=== Section Start ===

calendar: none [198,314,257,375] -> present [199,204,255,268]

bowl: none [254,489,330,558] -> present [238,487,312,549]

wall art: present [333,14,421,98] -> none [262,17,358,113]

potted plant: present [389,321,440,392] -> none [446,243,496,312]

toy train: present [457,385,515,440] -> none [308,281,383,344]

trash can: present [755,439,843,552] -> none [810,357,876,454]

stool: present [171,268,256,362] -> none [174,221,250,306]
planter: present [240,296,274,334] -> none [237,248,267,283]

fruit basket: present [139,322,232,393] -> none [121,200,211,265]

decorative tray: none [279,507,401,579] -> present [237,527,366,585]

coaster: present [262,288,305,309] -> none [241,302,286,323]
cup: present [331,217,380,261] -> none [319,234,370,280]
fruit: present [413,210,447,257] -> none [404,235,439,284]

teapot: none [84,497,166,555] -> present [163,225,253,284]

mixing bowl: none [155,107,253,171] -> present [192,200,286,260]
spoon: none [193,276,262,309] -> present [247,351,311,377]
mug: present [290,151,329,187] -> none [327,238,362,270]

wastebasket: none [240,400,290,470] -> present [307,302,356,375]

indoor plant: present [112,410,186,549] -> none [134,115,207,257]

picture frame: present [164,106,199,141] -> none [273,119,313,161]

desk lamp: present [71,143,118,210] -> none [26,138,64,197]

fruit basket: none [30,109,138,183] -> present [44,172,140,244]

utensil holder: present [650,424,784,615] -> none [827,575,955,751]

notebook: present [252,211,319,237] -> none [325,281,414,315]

=== Section End ===

__WHAT IS REQUIRED__. Word for word, reproduce the lines of the listing from the first one through the line containing "potted plant: present", and no more.

__RESULT OF THIS TASK__.
calendar: none [198,314,257,375] -> present [199,204,255,268]

bowl: none [254,489,330,558] -> present [238,487,312,549]

wall art: present [333,14,421,98] -> none [262,17,358,113]

potted plant: present [389,321,440,392] -> none [446,243,496,312]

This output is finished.